Break the cycle
Sir — The word, ‘rage bait’, has been formally recognised by Oxford University Press. This reflects the prevailing dynamics of the digital sphere. Online discourse is engineered to provoke irritation and algorithms have been all too willing to elevate such content. Nuance is relegated to the margins while provocation reigns supreme. But the marked increase in the term’s usage illustrates a public increasingly aware of being steered by calculated emotional cues. The articulation of this phenomenon offers an advantage. A precise label exposes the mechanisms shaping online behaviour and encourages a more measured response. With a clearer understanding of these tactics, individuals can decline to participate in the cycle of contrived hostility.
Yashodhara Sen,
Calcutta
Dangerous idea
Sir — Reports stated that the Centre had asked smartphone companies in India to pre-install on their devices a State-developed cybersecurity application, Sanchar Saathi, that allows users to report fraudulent calls and messages and stolen mobile phones. The Centre has now stated that the app can be deleted. Concerns about the State’s access to personal devices remain. A pre-installed application with privileged permissions creates an environment in which surveillance can occur quietly. Citizens could face a tool that sits deeper in the phone than most commercial software. Such placement invites risk in a country where data safeguards remain inconsistent. Useful services do not offset the unease created when a government application becomes an unavoidable presence. Public trust requires restraint, not compulsory installation.
Brij B. Goyal,
Ludhiana
Sir — A compulsory cybersecurity application on phones would have threatened to normalise constant monitoring. Privileged access inside the operating system would gives the State an unobstructed view of how citizens use their devices. Once such access is granted, additional permissions can arrive through silent updates. Citizens therefore would be left with little control over what a mandated application learns about them. This pattern undermines confidence in digital governance. A democratic society requires safeguards that prevent the State from becoming an unblinking observer. It is unwise to create surveillance potential and rely on institutional goodwill to limit its use.
Kunal Kanti Konar,
Calcutta
Sir — The government’s insistence on an app pre-installed in citizens’ phones places citizens in a precarious position. Any breach of the app’s privileged layer could expose millions of devices to malicious actors. The State cannot guarantee absolute security and history offers many reminders of official systems compromised by external attacks. A tool designed to strengthen digital safety then becomes a prime target.
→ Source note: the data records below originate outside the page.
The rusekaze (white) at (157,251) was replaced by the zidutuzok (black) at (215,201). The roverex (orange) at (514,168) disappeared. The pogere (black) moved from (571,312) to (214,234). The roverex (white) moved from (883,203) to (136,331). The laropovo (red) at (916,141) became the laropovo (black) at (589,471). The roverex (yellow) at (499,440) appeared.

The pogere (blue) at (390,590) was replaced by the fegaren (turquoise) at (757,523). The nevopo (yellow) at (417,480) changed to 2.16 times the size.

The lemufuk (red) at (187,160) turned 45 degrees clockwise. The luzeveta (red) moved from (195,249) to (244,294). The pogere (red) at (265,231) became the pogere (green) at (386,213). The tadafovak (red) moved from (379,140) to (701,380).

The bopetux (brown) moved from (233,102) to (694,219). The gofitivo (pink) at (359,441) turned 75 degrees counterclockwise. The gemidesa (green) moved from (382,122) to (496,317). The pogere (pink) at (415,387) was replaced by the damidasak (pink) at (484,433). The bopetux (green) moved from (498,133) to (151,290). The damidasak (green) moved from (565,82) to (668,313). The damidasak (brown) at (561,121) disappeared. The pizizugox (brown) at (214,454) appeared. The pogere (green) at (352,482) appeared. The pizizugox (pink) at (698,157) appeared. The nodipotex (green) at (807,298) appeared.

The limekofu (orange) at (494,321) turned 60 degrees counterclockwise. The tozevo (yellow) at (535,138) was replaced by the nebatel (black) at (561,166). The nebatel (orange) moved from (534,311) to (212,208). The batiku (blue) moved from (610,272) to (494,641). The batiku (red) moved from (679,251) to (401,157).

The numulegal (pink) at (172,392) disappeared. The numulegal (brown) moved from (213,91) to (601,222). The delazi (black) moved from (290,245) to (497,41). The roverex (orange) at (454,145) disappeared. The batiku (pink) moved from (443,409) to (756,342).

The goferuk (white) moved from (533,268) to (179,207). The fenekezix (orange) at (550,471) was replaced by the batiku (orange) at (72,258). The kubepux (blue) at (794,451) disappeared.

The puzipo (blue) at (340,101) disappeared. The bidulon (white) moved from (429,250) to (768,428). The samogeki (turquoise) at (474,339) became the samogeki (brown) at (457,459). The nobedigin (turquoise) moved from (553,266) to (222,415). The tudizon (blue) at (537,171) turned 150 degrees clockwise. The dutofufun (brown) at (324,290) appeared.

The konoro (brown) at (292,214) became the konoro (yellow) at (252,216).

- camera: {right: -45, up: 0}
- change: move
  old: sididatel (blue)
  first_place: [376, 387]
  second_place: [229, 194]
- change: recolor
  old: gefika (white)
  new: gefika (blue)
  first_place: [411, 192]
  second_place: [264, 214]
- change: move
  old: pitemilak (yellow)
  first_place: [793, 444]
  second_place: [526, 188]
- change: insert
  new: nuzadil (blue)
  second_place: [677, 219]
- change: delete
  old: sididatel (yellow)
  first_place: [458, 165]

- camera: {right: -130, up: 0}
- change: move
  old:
Citizens shoulder the risk of having their lives disrupted. This imbalance calls for transparency, technical checks, and independent oversight before any mandate reaches the public.
Mayukh Mukherjee,
Calcutta
Sir — The practice of bundling powerful applications into smartphones reduces the autonomy of users. Pre-installed software tends to bypass normal permission barriers. A State-developed tool with such access invites temptation for surveillance. Additional monitoring features can be justified as public safety measures and added quietly. Citizens then inhabit a digital landscape shaped by expanding authority rather than clear legal boundaries. Protecting national security does not require turning every handset into a potential observation post. Strong safeguards and verifiable limits must be non-negotiable.
Tuhin Das,
Calcutta
Sir — The broader trend behind Sanchar Saathi deserves attention. Recent directives targeting messaging platforms already push digital communication into a more controlled space. When combined with a pre-installed software, the effect is unmistakable. Citizens face rising surveillance pressure built through administrative orders rather than parliamentary scrutiny. The risk lies not only in misuse but in normalising such measures. A democracy gains nothing from creating a population accustomed to quiet monitoring. Public trust erodes when power moves faster than accountability.
Tapomoy Ghosh,
East Burdwan
Sir — Artificial Intelligence systems now sit close to the core of public life, yet the
2025 Human Development Report warns that they mirror existing inequalities.
A tool that amplifies social bias can easily become one that monitors citizens without restraint. Surveillance justified as safety often grows quietly. Once deployed, such systems gather data with relentless efficiency and little transparency. Oversight rarely keeps pace with technological reach. A society that values dignity must question any design that transforms daily interactions into records for unknown review.
Manas Mukhopadhyay,
Hooghly
Sir — The expansion of AI into routine governance creates new risks for civic freedom. A system trained on skewed datasets can misread behaviour and assign suspicion where none exists. Constant data capture produces profiles that follow people into work, education and public services. Errors in these systems are difficult to challenge. Such conditions weaken trust between
people and public institutions. A democracy gains stability only when surveillance remains both limited and accountable.
Sush Kocher,
Jaipur
Glitter trap
Sir — Gold’s surge now strains inflation, imports and policy choices. A metal prized for sentiment has created instability in the economy. Sensible guidance is required before speculation turns this glitter into real trouble.